When you write about Italy, you are usually dealing with superlatives. Oldest this, tiniest that.
As I was doing research on the squares (piazze) of Italy, I came across a photo I had taken while in Prato della Valle in Padua.
I didn’t have to delve too far to discover that this is Italy’s largest piazza — even bigger than Piazza del Plebiscito in Naples and Piazza del Popolo in Rome.
Prato della Valle measures 90,000 sq meters, making it not only the largest square in Italy but one of the largest in Europe.
Its name means “meadow of the valley” and it is an elliptical square that surrounds a grassy island known as l’Isola Memmia. It was named for Andrea Memmo, who helped claim the land for the city of Padua.
Four bridges cross over to the island leading to its central fountain.

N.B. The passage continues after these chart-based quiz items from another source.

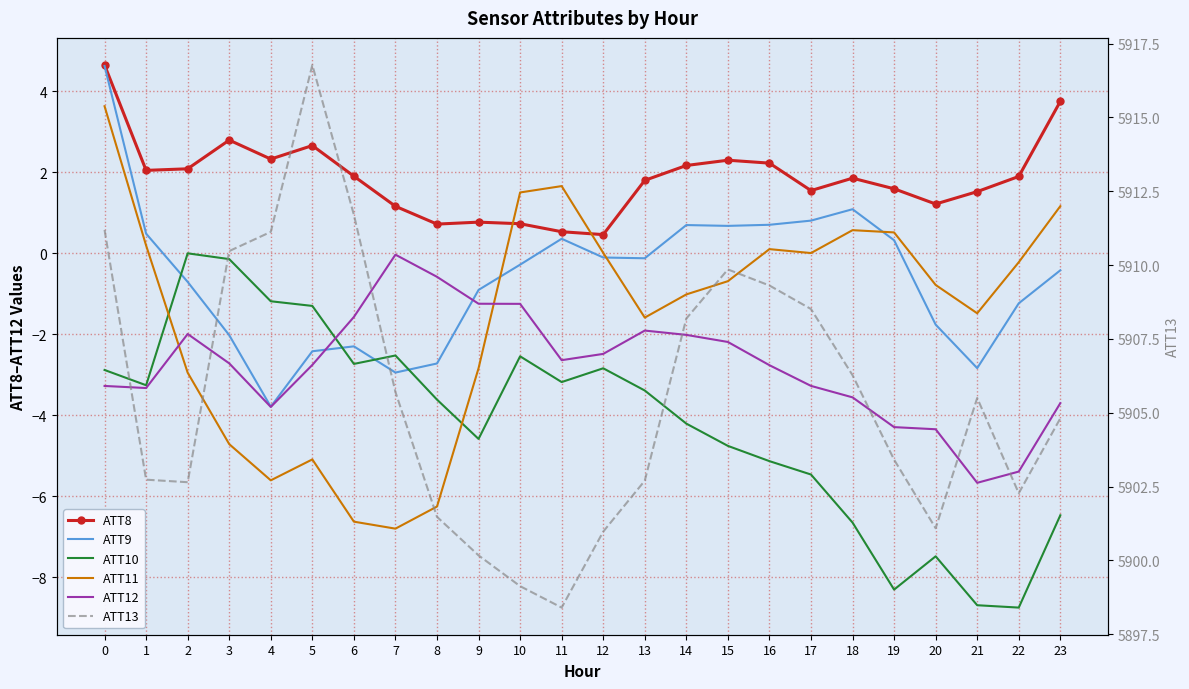

Where is ATT13 nearest to the value 5907?

18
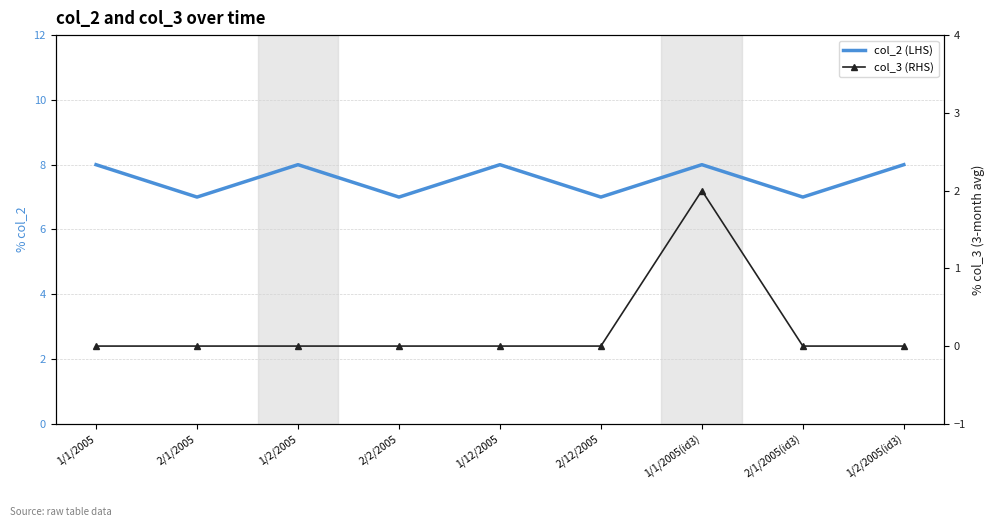

Where is col_2 (LHS) nearest to the value 7?

2/1/2005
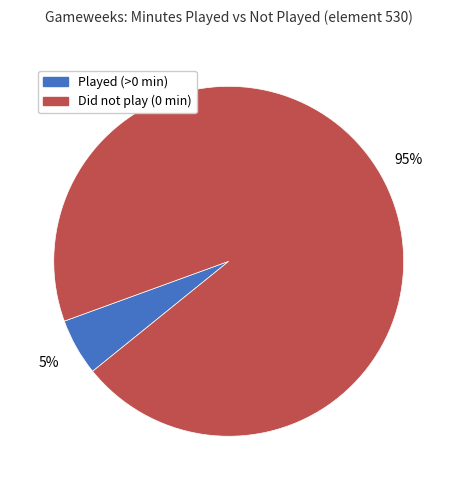

The Played (>0 min) slice represents 12% of the pie. True or false?

False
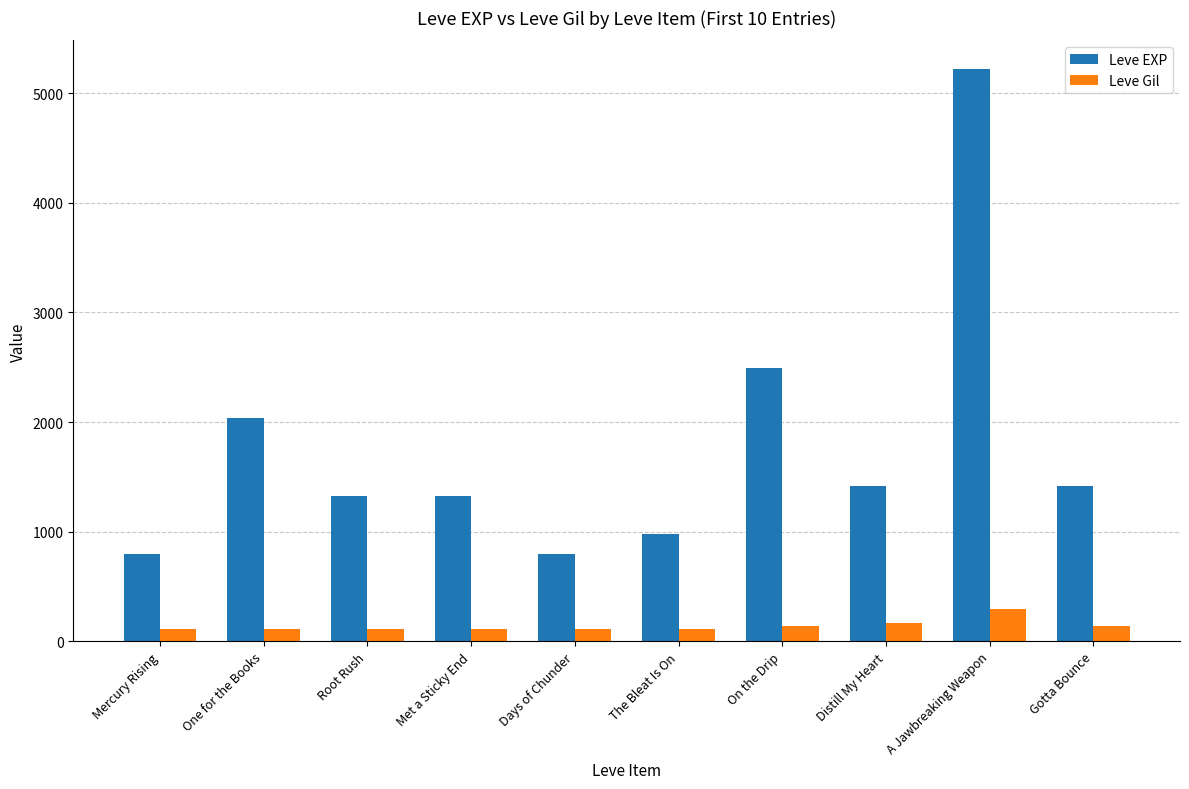

The Leve EXP series shows 2490 at On the Drip. True or false?

True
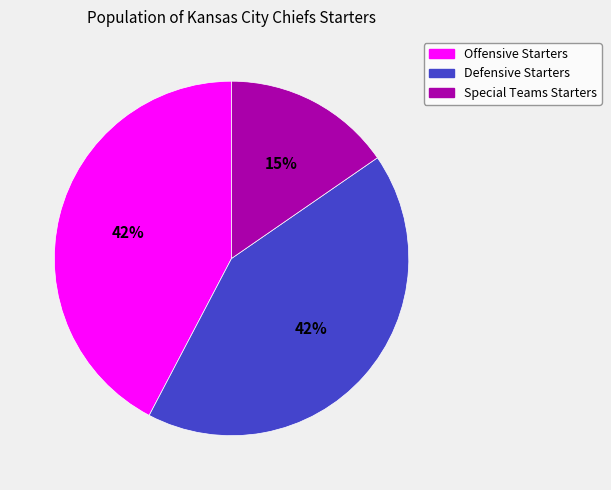

To the nearest percent, what is the average slice percentage?

33%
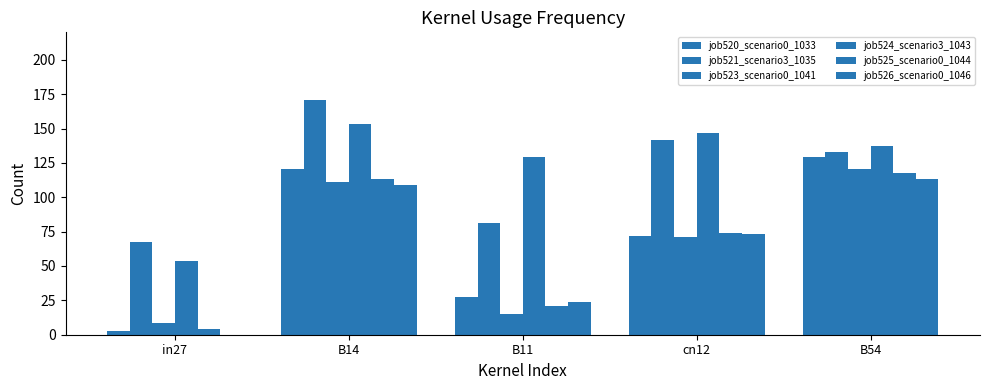

Which series has the widest spread of values?

job520_scenario0_1033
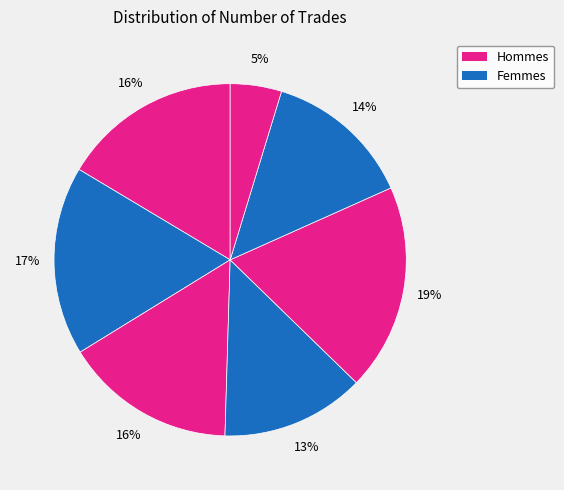

Count the number of slices in the pie.

7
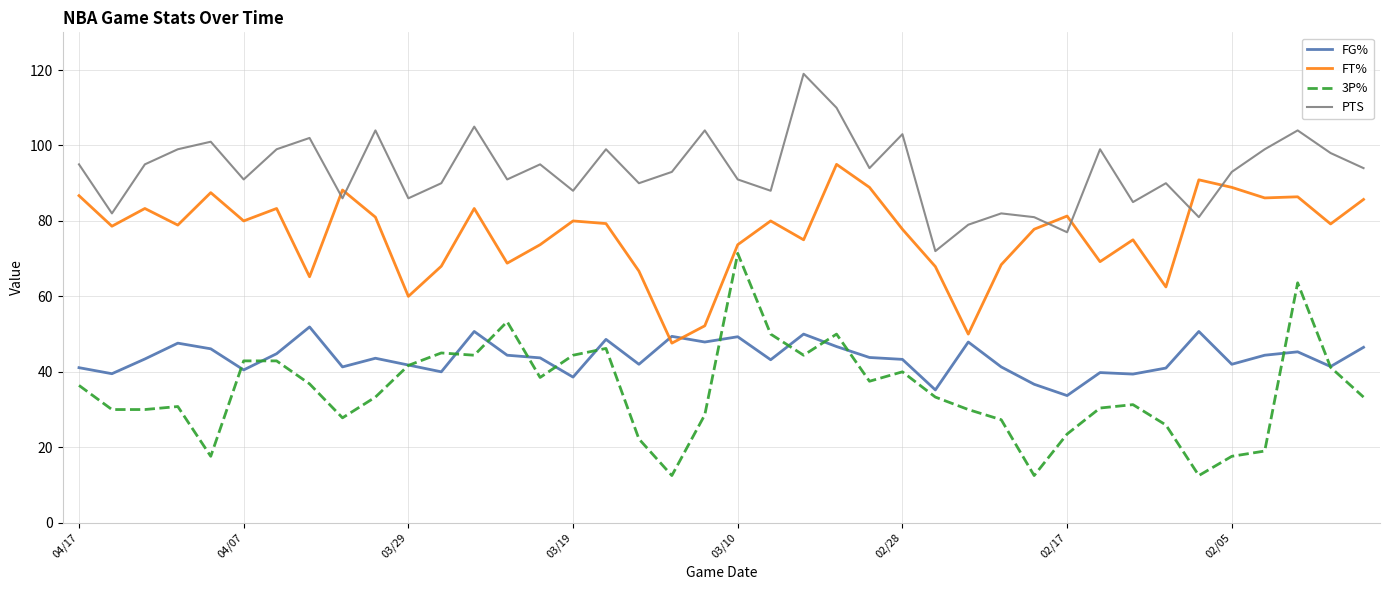

True or false: PTS and FG% intersect in this chart.

False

What is particularly charming about the Prato della Valle is the perfectly symmetrical arrangement of 78 statues and obelisks — originally 88 — around the square, both on the outer circle and on the edge of the island.
The 44th statue, the last statue on the outer circle, is that of Andrea Memmo. Other statues of note include Petrarch (35), Galileo (36), Roman historian Livy (48), and artists Andrea Mantegna and Antonio Canova (21 and 68, respectively).
Many of the other statues are those of church figures, Venetian doges, and various noblemen. Napoleon’s forces destroyed five of the statues in 1797.